**The task**
Please write out exactly the lines of the data below from the line holding "root of tail: (871, 546)" through the line holding "root of tail: (1037, 521)", and leave out the rest.

Records from a dataset:
= = = = = = =
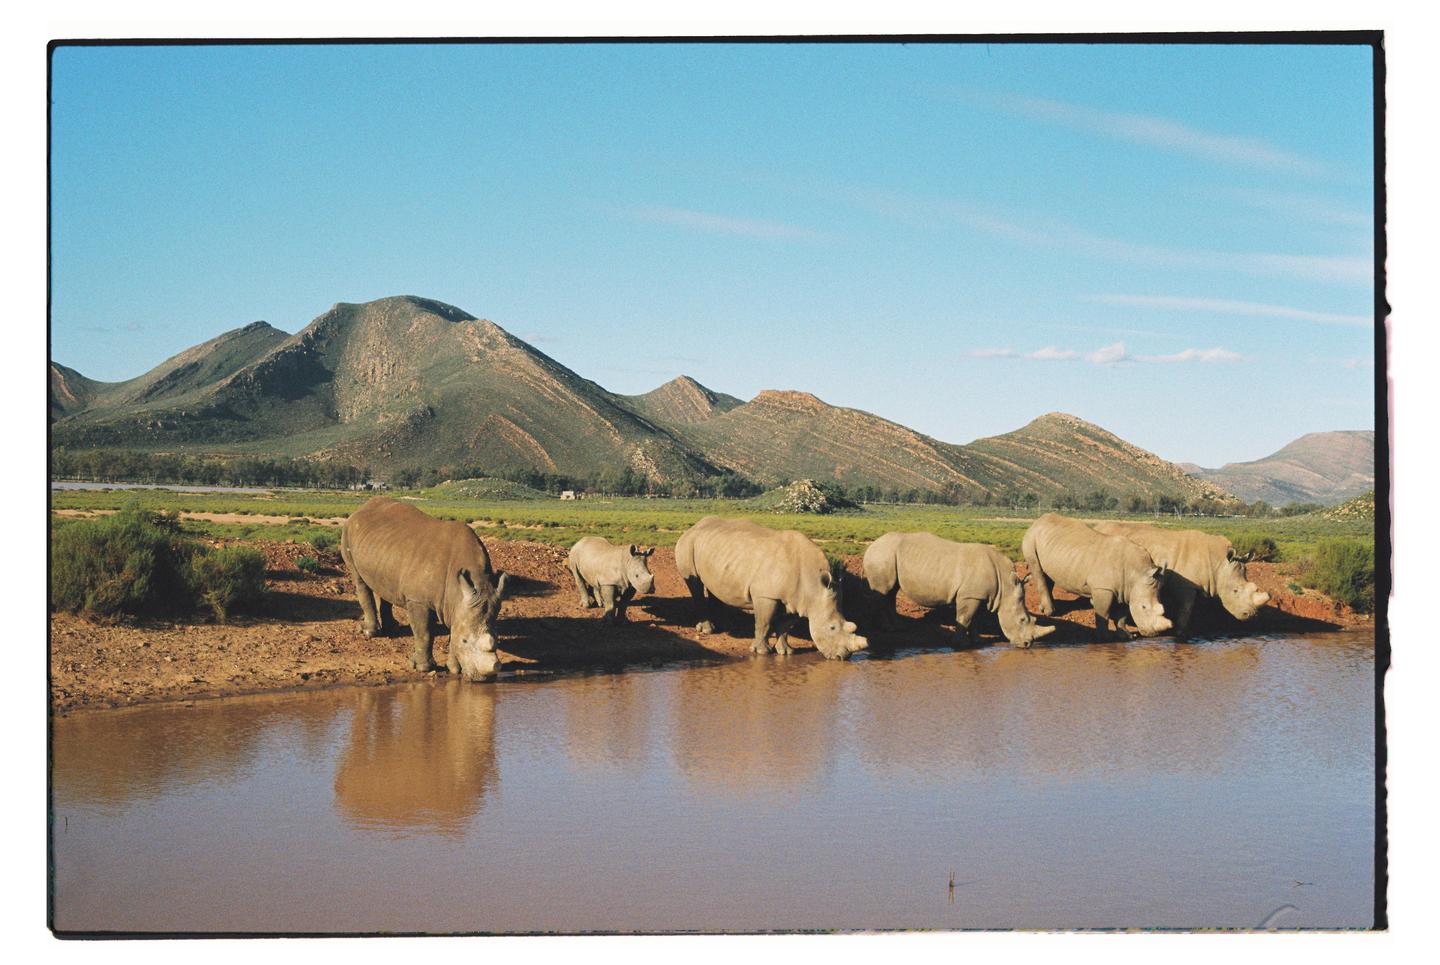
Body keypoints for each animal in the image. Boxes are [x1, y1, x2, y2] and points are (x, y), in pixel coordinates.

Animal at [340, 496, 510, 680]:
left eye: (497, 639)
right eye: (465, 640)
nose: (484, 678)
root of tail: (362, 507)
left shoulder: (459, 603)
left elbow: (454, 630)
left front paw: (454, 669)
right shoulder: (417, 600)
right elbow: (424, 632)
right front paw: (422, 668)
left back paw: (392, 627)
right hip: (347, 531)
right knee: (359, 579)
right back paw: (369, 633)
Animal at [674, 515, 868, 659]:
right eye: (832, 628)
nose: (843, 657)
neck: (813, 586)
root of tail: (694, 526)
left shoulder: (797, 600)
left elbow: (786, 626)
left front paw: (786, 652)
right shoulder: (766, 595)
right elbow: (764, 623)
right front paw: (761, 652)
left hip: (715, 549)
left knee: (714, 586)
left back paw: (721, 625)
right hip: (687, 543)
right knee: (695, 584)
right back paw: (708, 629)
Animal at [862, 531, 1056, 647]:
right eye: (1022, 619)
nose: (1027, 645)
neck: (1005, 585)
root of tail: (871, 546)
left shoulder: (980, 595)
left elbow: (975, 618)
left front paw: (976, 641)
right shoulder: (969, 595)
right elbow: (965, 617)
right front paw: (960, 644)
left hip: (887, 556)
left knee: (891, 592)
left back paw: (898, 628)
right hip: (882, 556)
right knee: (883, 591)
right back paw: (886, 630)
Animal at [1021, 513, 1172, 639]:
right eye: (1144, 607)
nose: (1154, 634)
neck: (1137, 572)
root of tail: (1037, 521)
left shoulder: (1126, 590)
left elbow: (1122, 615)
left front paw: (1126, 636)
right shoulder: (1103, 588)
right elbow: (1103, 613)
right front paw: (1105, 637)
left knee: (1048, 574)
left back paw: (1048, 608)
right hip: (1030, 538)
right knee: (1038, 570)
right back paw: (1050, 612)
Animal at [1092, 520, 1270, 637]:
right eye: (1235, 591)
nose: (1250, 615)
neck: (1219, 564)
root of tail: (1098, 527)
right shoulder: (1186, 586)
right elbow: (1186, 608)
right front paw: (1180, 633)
= = = = = = =
**Exercise result**
root of tail: (871, 546)
left shoulder: (980, 595)
left elbow: (975, 618)
left front paw: (976, 641)
right shoulder: (969, 595)
right elbow: (965, 617)
right front paw: (960, 644)
left hip: (887, 556)
left knee: (891, 592)
left back paw: (898, 628)
right hip: (882, 556)
right knee: (883, 591)
right back paw: (886, 630)
Animal at [1021, 513, 1172, 639]:
right eye: (1144, 607)
nose: (1154, 634)
neck: (1137, 572)
root of tail: (1037, 521)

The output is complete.